Supplied data section start

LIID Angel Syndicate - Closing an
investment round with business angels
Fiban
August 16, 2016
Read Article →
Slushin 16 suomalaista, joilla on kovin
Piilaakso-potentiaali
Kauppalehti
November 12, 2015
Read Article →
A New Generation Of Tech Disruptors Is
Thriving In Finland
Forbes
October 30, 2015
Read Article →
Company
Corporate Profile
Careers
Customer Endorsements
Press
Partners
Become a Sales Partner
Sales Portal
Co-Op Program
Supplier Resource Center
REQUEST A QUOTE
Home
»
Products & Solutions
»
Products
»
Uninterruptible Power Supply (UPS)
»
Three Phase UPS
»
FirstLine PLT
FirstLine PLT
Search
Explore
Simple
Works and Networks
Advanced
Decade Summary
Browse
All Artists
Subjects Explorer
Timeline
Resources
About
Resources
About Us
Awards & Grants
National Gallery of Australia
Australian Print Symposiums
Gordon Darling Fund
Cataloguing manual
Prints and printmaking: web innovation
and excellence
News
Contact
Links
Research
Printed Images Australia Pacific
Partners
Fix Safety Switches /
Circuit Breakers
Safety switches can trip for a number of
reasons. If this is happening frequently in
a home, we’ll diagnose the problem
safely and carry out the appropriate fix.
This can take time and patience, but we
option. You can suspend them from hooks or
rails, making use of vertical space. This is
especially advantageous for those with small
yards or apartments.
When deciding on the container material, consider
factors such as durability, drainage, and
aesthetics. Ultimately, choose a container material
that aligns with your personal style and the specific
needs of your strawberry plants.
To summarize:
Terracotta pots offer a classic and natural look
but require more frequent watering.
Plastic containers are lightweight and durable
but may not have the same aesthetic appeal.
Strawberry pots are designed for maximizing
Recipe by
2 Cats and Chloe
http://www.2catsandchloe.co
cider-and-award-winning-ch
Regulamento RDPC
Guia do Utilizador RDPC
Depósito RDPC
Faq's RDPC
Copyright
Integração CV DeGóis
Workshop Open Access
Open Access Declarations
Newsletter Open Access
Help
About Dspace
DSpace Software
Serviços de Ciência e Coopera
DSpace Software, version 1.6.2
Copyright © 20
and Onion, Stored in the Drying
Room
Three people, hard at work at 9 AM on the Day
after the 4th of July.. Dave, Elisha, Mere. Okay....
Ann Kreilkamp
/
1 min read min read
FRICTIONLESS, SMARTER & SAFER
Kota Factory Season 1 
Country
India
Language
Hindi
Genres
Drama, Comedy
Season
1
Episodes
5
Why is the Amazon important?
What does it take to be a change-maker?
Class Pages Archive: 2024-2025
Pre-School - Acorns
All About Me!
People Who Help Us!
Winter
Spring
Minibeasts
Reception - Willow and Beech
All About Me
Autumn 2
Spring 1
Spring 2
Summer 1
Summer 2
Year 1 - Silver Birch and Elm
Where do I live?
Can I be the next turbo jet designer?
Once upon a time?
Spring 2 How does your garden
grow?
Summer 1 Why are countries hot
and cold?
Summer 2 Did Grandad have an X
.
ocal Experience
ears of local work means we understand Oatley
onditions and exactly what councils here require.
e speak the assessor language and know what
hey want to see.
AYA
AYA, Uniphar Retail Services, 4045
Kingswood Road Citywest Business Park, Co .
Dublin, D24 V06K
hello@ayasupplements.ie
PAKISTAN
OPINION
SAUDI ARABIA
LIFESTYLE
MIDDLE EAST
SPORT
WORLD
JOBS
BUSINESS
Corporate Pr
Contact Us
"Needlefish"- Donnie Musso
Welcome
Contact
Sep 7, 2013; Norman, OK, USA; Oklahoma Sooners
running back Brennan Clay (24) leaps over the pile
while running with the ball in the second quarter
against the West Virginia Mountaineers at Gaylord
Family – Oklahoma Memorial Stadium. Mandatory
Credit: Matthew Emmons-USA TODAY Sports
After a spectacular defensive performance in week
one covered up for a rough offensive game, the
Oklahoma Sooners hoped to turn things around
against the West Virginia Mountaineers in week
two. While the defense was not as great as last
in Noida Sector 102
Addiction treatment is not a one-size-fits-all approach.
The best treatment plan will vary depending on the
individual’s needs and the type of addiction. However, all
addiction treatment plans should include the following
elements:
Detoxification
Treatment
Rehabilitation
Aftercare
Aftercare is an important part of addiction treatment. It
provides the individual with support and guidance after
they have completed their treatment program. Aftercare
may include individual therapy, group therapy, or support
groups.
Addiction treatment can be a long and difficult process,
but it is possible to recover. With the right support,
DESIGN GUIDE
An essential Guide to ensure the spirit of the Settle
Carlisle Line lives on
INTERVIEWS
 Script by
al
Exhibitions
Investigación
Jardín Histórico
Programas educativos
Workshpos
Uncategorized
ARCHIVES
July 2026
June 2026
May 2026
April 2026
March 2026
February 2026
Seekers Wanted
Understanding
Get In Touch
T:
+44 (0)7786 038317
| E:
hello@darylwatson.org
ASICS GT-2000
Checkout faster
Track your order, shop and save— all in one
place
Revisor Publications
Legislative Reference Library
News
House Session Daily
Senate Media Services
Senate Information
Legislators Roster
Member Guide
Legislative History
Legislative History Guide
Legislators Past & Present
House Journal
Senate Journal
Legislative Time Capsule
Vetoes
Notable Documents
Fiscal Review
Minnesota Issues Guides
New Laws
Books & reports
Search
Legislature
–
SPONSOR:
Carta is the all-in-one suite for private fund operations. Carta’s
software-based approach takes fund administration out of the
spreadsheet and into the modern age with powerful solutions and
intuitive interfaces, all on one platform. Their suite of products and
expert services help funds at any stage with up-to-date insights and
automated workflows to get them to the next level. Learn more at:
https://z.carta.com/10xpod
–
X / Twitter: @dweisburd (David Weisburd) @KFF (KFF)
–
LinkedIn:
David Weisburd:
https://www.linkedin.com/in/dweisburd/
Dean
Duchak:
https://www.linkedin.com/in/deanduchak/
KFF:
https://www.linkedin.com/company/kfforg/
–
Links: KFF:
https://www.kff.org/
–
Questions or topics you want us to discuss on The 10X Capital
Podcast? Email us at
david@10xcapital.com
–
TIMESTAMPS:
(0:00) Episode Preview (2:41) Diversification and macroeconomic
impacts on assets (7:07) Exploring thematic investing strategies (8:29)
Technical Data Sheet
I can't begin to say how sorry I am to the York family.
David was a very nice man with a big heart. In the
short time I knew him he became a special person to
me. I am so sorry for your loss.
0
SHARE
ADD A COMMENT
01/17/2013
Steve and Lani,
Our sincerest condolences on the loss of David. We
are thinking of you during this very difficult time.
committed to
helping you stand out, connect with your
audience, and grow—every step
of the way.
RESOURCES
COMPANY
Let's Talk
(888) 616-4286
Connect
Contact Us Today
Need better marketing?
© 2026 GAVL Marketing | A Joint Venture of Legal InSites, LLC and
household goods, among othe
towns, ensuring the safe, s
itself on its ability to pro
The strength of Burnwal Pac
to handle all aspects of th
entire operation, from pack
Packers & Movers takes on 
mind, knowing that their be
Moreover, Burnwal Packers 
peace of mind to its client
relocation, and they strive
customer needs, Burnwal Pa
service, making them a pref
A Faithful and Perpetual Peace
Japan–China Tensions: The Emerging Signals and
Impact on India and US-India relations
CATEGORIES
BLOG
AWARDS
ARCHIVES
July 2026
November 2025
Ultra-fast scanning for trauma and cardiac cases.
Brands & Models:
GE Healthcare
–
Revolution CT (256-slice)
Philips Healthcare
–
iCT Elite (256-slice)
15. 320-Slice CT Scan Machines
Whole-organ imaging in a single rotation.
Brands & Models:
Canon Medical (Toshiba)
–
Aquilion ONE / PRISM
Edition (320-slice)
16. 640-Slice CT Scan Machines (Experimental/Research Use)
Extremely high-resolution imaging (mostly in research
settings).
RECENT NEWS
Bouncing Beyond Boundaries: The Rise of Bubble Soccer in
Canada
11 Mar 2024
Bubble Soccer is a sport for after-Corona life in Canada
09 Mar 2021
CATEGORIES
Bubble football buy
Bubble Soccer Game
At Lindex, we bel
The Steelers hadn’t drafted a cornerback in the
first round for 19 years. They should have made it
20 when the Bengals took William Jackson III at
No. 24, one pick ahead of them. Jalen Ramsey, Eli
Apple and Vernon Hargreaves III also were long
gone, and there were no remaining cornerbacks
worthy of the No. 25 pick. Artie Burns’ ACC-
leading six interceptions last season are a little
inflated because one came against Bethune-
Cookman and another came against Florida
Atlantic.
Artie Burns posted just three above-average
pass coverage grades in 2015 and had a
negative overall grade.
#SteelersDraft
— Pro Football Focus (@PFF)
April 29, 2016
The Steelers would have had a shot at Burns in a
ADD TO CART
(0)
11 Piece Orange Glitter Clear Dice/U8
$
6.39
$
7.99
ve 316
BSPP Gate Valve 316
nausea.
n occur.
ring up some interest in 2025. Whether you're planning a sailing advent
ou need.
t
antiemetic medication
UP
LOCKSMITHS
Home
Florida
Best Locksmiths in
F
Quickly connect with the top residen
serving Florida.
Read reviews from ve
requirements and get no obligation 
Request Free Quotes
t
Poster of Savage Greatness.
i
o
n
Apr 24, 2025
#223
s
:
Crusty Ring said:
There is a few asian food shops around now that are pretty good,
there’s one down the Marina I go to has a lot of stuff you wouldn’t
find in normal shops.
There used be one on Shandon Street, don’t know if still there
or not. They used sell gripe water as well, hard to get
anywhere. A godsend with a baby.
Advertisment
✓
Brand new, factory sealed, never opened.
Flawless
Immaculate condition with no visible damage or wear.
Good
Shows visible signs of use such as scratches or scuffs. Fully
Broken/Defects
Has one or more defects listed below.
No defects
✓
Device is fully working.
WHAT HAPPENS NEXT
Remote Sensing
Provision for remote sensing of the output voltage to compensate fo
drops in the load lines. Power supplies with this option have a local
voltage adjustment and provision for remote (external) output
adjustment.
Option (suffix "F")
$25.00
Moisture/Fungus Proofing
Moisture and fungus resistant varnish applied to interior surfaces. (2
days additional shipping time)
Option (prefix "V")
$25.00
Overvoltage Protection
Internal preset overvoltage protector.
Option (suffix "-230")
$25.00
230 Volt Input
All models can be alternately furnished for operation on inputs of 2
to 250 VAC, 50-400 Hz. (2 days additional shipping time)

Supplied data section end

**Exercise requirements**: Recast the rows above as a numbered list, from the first line through the line containing "National Gallery of Australia", with both included and any blank lines omitted.

**Result of the exercise**:
1. LIID Angel Syndicate - Closing an
2. investment round with business angels
3. Fiban
4. August 16, 2016
5. Read Article →
6. Slushin 16 suomalaista, joilla on kovin
7. Piilaakso-potentiaali
8. Kauppalehti
9. November 12, 2015
10. Read Article →
11. A New Generation Of Tech Disruptors Is
12. Thriving In Finland
13. Forbes
14. October 30, 2015
15. Read Article →
16. Company
17. Corporate Profile
18. Careers
19. Customer Endorsements
20. Press
21. Partners
22. Become a Sales Partner
23. Sales Portal
24. Co-Op Program
25. Supplier Resource Center
26. REQUEST A QUOTE
27. Home
28. »
29. Products & Solutions
30. »
31. Products
32. »
33. Uninterruptible Power Supply (UPS)
34. »
35. Three Phase UPS
36. »
37. FirstLine PLT
38. FirstLine PLT
39. Search
40. Explore
41. Simple
42. Works and Networks
43. Advanced
44. Decade Summary
45. Browse
46. All Artists
47. Subjects Explorer
48. Timeline
49. Resources
50. About
51. Resources
52. About Us
53. Awards & Grants
54. National Gallery of Australia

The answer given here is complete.